Since May 25th 2018, the EU's "General Data Protection Regulation" came into force. This regulation provides unprecedented protection of your personal information when it is stored and processed by companies, including on-line services.

Like any small business, DAFOS uses the Internet to inform customers and to run its business (including delivery of photographs and other electronic documents), and consequently takes all necessary measures to protect the users of this site - be they customer or not - from misuse of any personal data that may be collected here.
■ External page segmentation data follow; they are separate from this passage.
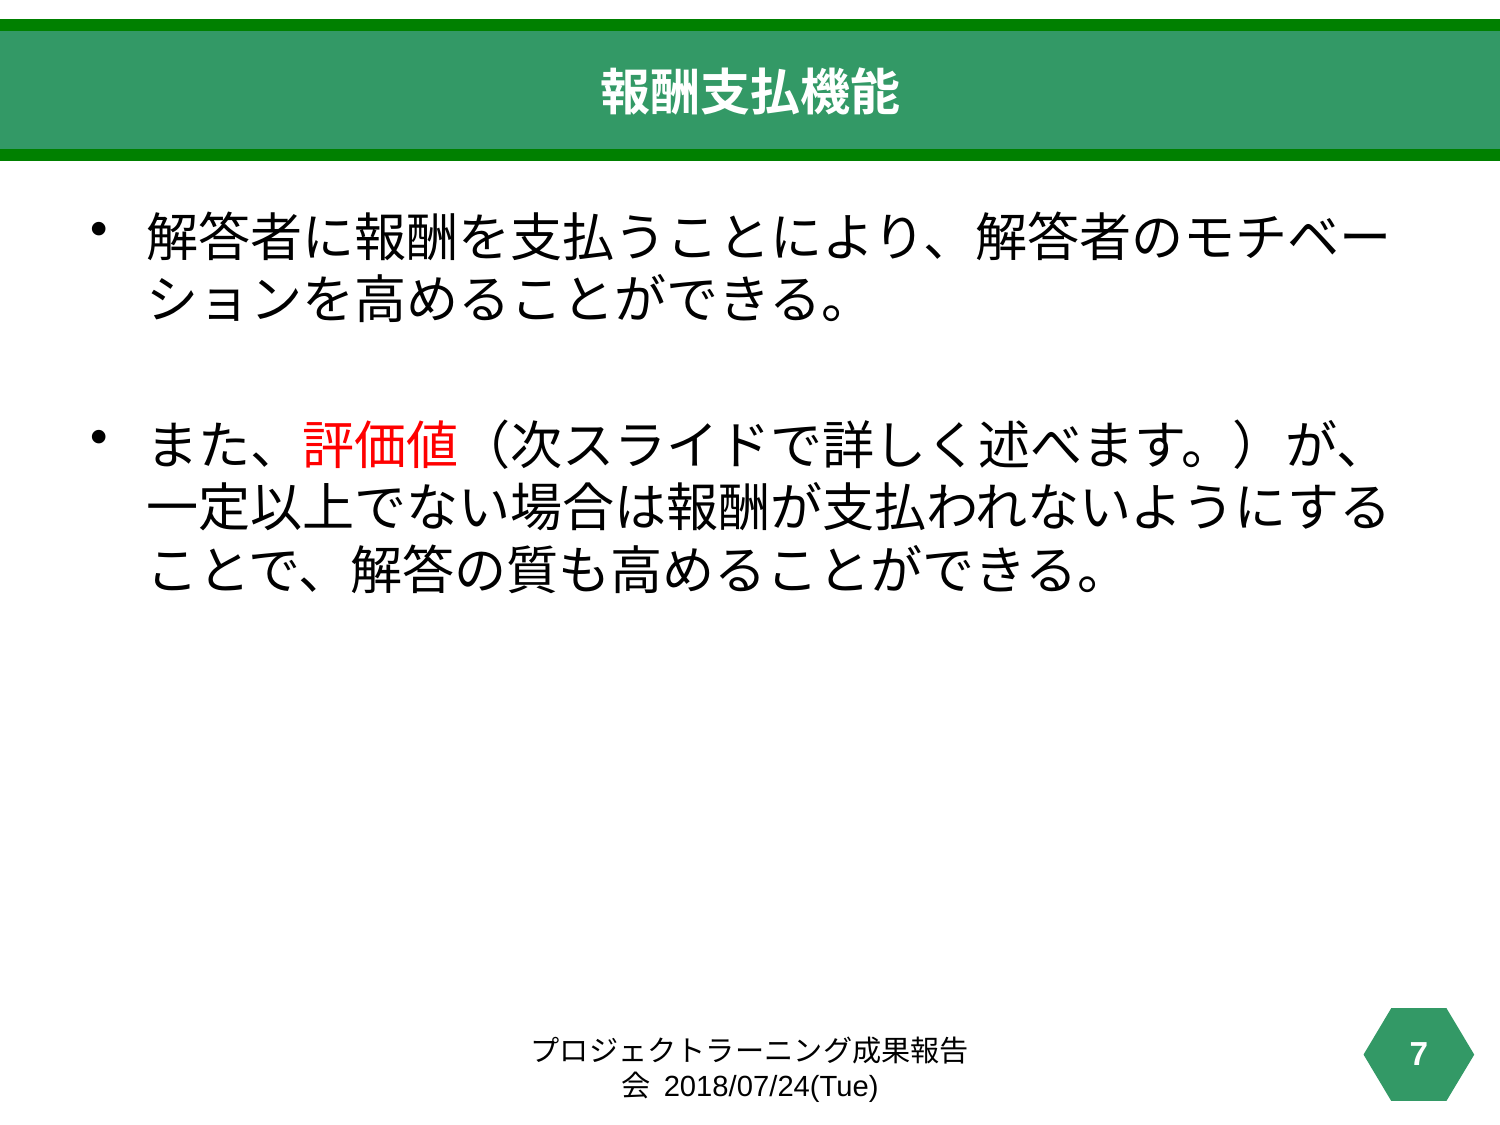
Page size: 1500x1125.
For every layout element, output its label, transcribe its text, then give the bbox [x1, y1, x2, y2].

title 報酬支払機能 [75, 42, 1425, 138]
footer プロジェクトラーニング成果報告会 2018/07/24(Tue) [512, 1024, 988, 1103]
list 解答者に報酬を支払うことにより、解答者のモチベーションを高めることができる。 また、評価値（次スライドで詳しく述べます。）が、一定以上でない場合は報酬が支払われないようにすることで、解答の質も高めることができる。 [75, 196, 1425, 939]
slide_number 7 [1371, 1025, 1467, 1085]
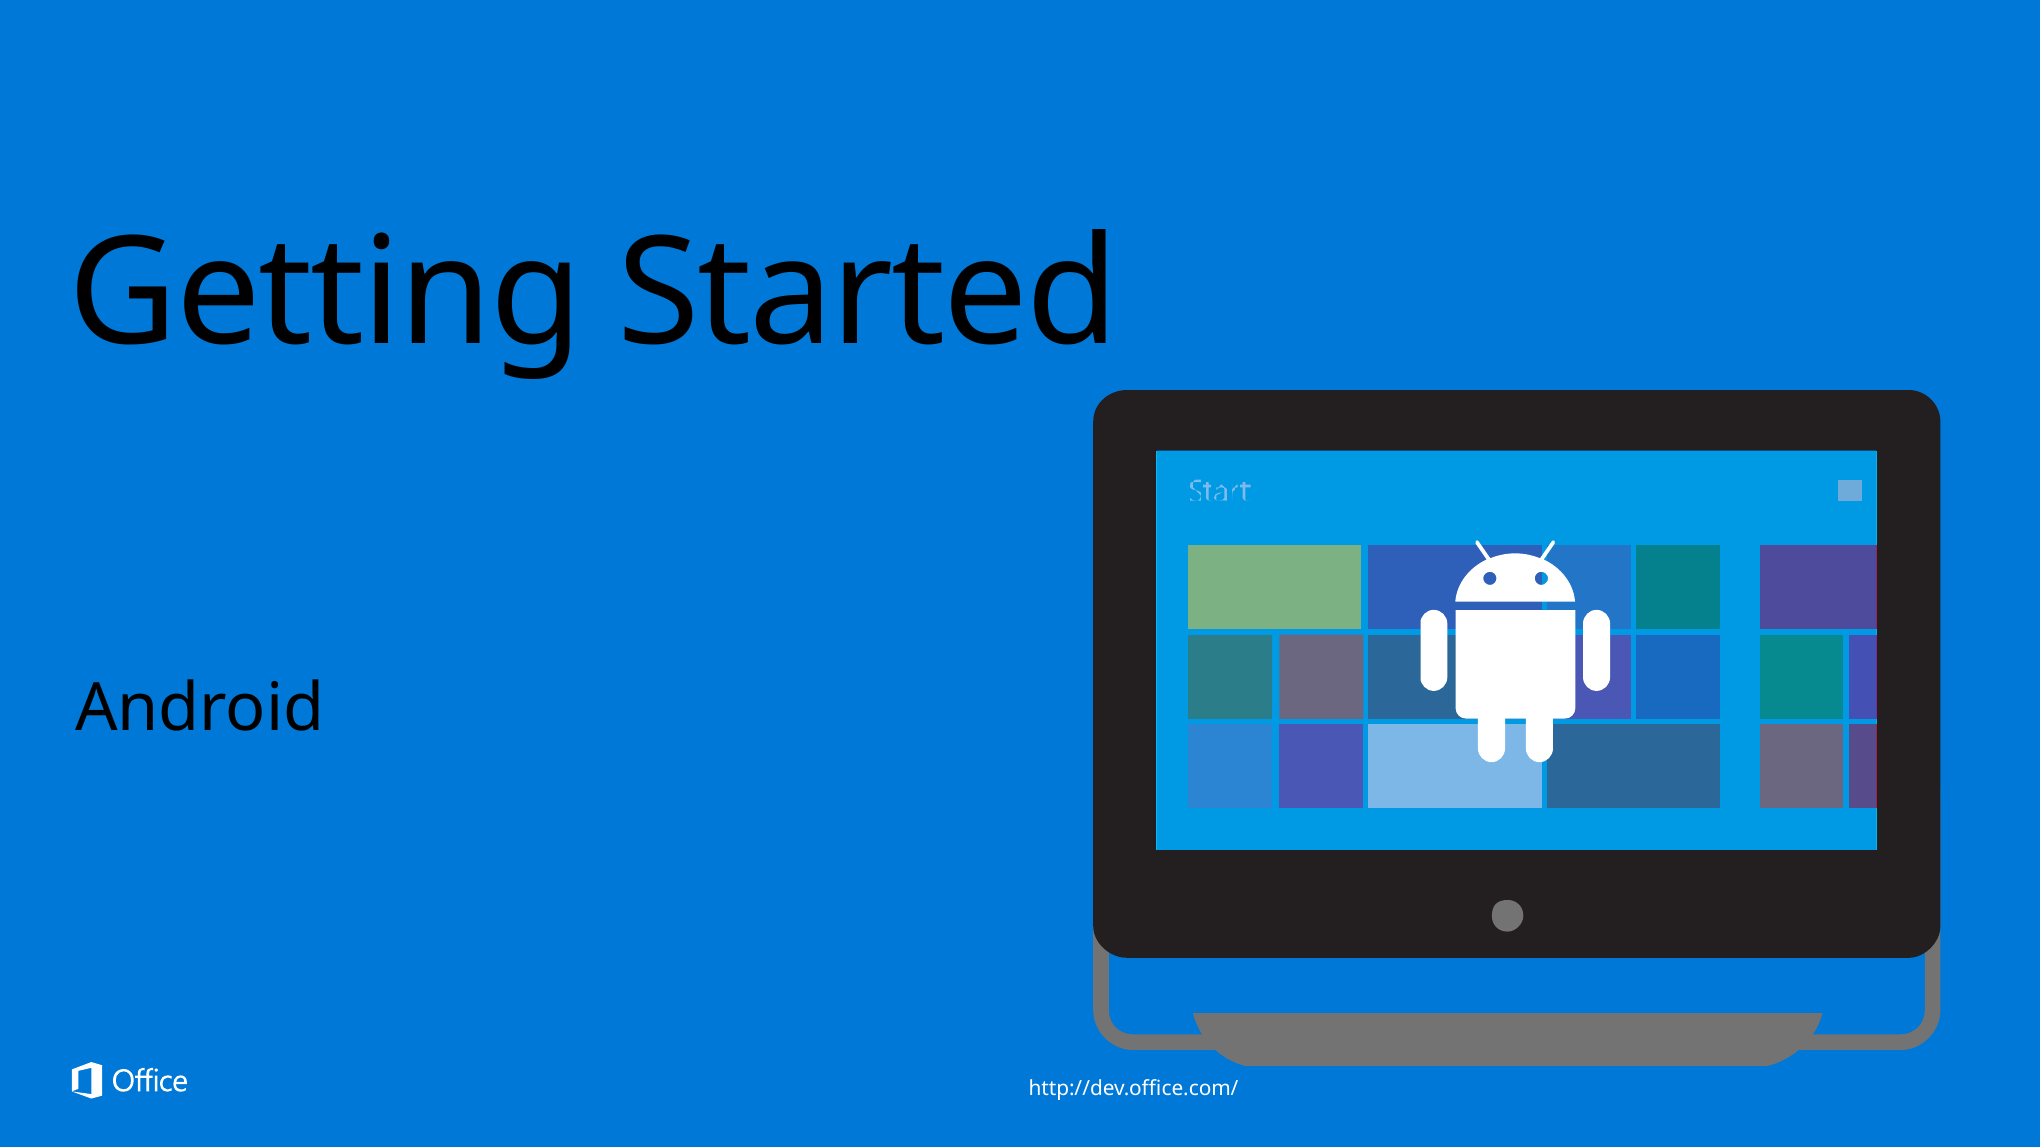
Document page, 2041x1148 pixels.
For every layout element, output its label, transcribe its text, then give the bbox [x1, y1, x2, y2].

Firstly, as a leading principle, DAFOS.be does not retain data about users of this website. In particular, any data submitted voluntarily (e.g. by e-mail or by using the "contact" form) is processed only to allow communication about the enquiry or, if you give permission, to provide information about DAFOS activities that may be of later interest. User data retained is limited to a name and an email address. Personal information will never be transmitted to third parties unless required by law or specifically requested by the user. Users may request to be removed from this mailing list by using the "Contact" form or by simply sending an email to the indicated address.

DAFOS' customers will receive an invoice, which contains their name and possibly also postal- or email address or VAT number, as required by law. A copy of these invoices is given to the Belgian tax authorities, via an accredited accountant based in Belgium, as an obligatory reporting of DAFOS' financial activities.
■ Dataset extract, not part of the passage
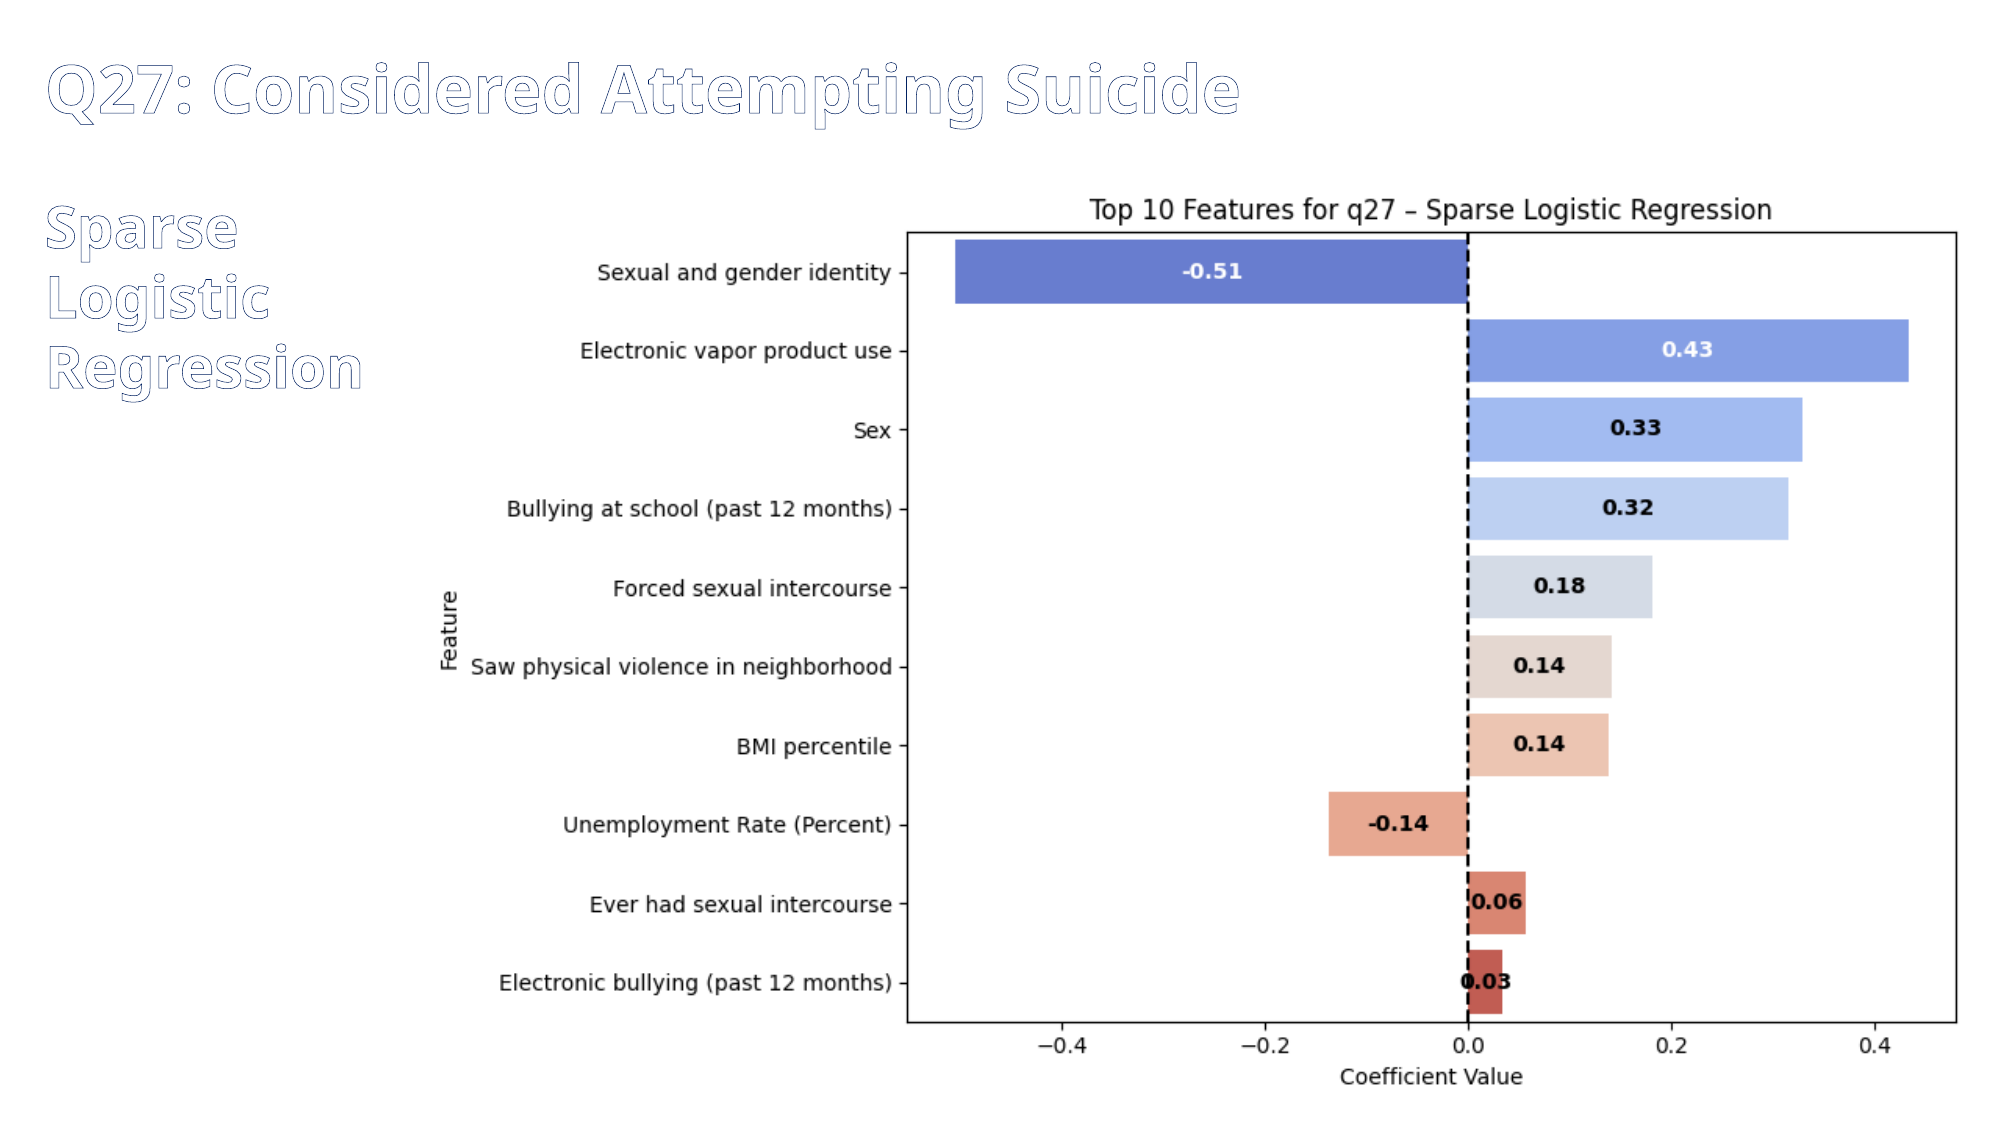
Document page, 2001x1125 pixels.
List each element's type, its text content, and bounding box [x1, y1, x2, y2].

DAFOS, in the sense of the GDPR is the "Data Controller" (the one who collects, manages and dictates the use of the data), and DAFOS' file storage ("cloud"), website and associated email servers are hosted by "One.com", while administative tasks make use of Microsoft Office 365 services. These companies are referred to as the "Data Processor" in the GDPR. Both One.com and Microsoft provide the necessary assurance of data protection via their "Data Processing Agreement" (one.com) and "Data Processing Addendum" (Microsoft). This gives to you, the user, and to DAFOS the clear assurance that any data stored by them is protected to the highest level against fraudulent activity.

DAFOS' web and email hosting is configured to use the "https" protocol, which assures the security and privacy of the data being exchanged between DAFOS and the user.

Cookies - small pieces of data that a web browser uses to store information relevant for viewing Internet pages - are an essential part of browsing web sites. They are necessary for technical reasons to ensure that a user can see web pages, though this type of "essential" cookie does not store information about a particular user. Some web sites can use cookies that store information that could allow a user to be identified, for example for marketing purposes. Though useful in some cases, these cookies are not essential for the technical operation of a web-site - they are optional.

The DAFOS website does not make use of any cookies that can track user activity. The only cookie used explicitly by this site is to remember that you've been here before and to not automatically show you the cookie acceptance message again. It cannot later be used to identify a user and will automatically expire after a maximum of 12 months, requiring the user to accept the Privacy and Cookie policy once more.

Note that DAFOS is not responsible for the behaviour of sites or services outside of our control that may link to this site, nor for any sites that may be linked to from here.